Comment by rhythmdog:
Per your information, I have changed the superscript to -2 from -9, although I might point out that "Goodnight Angeline" is now entered here and it does indeed show P-142-2 as its matrix. I struggled to read the superscript number and thought it could either be a 2 or a 9, but if it is -2, then Black Swan seems to have used the exact same matrix number for two entirely different songs.
Comment by han enderman ●:
BS 21061 - Said quote is absent in the 4th ed. of BGR (1890-1943 p269).
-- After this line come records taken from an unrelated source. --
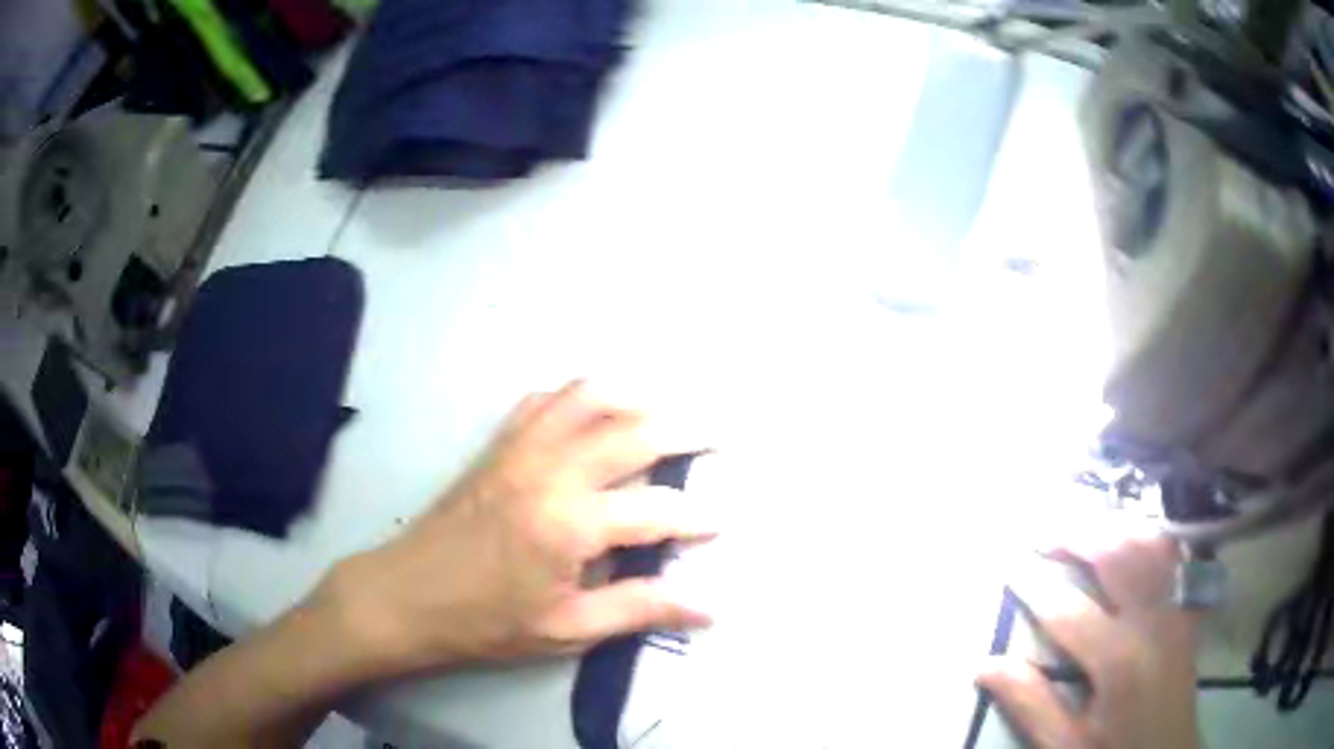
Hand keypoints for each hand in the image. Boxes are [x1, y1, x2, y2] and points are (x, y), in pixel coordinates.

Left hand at [314, 381, 715, 677]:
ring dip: (635, 397)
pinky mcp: (497, 444)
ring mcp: (520, 447)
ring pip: (589, 397)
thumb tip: (708, 608)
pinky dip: (579, 397)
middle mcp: (550, 469)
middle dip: (688, 430)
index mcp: (569, 523)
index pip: (656, 510)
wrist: (407, 596)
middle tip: (722, 435)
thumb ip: (639, 609)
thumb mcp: (566, 629)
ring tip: (666, 411)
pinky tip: (593, 413)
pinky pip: (545, 400)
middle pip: (635, 430)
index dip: (697, 517)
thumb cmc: (486, 622)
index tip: (723, 521)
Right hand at [979, 532, 1199, 748]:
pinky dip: (1147, 535)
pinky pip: (1171, 555)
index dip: (1033, 583)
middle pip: (1117, 556)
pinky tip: (1131, 534)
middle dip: (1077, 535)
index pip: (1067, 609)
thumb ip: (1031, 705)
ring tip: (1082, 526)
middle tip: (1043, 530)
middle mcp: (1151, 621)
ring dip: (1113, 527)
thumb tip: (985, 665)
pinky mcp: (1185, 609)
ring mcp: (1174, 608)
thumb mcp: (1065, 745)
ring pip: (1148, 544)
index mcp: (1117, 660)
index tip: (1008, 563)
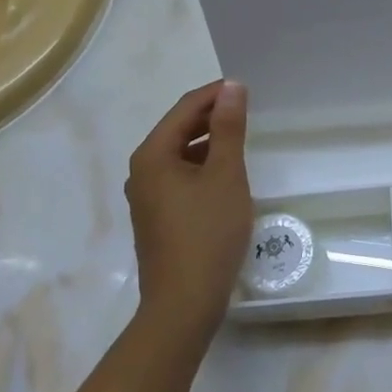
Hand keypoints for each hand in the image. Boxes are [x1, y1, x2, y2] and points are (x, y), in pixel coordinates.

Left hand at [125, 80, 251, 339]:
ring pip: (180, 155)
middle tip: (249, 111)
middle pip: (179, 129)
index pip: (185, 108)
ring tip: (243, 140)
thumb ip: (229, 129)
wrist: (183, 304)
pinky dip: (203, 167)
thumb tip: (232, 87)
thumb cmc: (207, 233)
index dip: (215, 94)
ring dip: (209, 142)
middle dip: (212, 117)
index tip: (248, 89)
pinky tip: (227, 176)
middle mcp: (142, 171)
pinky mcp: (157, 217)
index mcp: (153, 155)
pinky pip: (180, 177)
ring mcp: (147, 196)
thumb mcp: (225, 175)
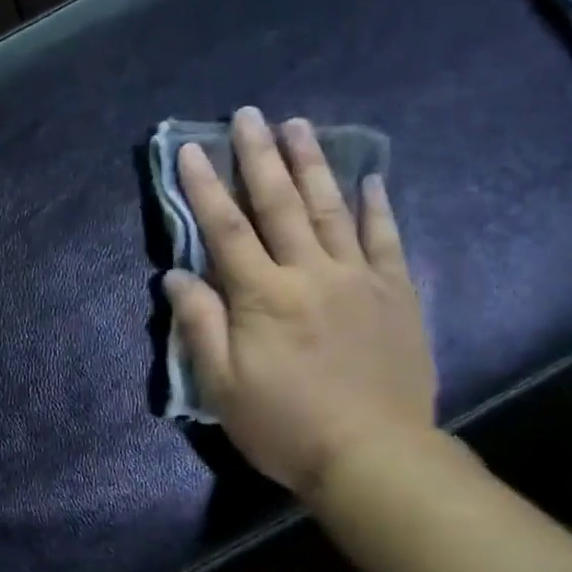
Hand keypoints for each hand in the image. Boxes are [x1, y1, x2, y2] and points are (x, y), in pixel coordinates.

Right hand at [164, 108, 436, 497]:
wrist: (373, 457)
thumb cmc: (284, 424)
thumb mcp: (221, 385)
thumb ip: (199, 324)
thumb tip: (176, 275)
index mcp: (262, 295)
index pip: (225, 229)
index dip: (205, 187)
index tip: (191, 149)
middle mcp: (310, 273)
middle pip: (280, 204)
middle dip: (259, 157)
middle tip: (249, 114)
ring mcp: (358, 279)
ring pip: (332, 209)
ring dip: (313, 164)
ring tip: (300, 125)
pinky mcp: (395, 294)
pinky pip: (385, 240)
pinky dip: (377, 207)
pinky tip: (372, 179)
The embossed mx is P-142-2 (not -9) and this is the mx shown in BGR4 for Goodnight Angeline from c. Jul 1921, issued on
BS 2016 & Pm 12104 (with Ain't It A Shame). BS 21061 is not listed in BGR4.
Helge Thygesen et al.,
Black Swan (1996) list 21061 as only release in the 21000 series, issued between Jul 1922 and Dec 1922, but at the time apparently had not seen the record as mxs are not given.
Comment by Mike Gann:
This what I have from Blues and Gospel Records (1890-1942) for Four Harmony Kings.
This negro quartet did not make any recordings for the "race" market, their entire production was aimed at a white audience and of no interest.
Comment by rhythmdog:
The embossed matrix number suggests this was recorded at the same time as their "Goodnight Angeline", and "Ain't It A Shame", which came from a musical put on by Sissle Noble and Eubie Blake in 1921 called "Shuffle Along" - which was a pretty big deal:
Quote:
The show premiered at the 63rd Street Music Hall in 1921, running for 504 performances,[5] a remarkably successful span for that decade. It launched the careers of Josephine Baker, Adelaide Hall,[6] Florence Mills, Fredi Washington and Paul Robeson, and was so popular it caused "curtain time traffic jams" on West 63rd Street.[7]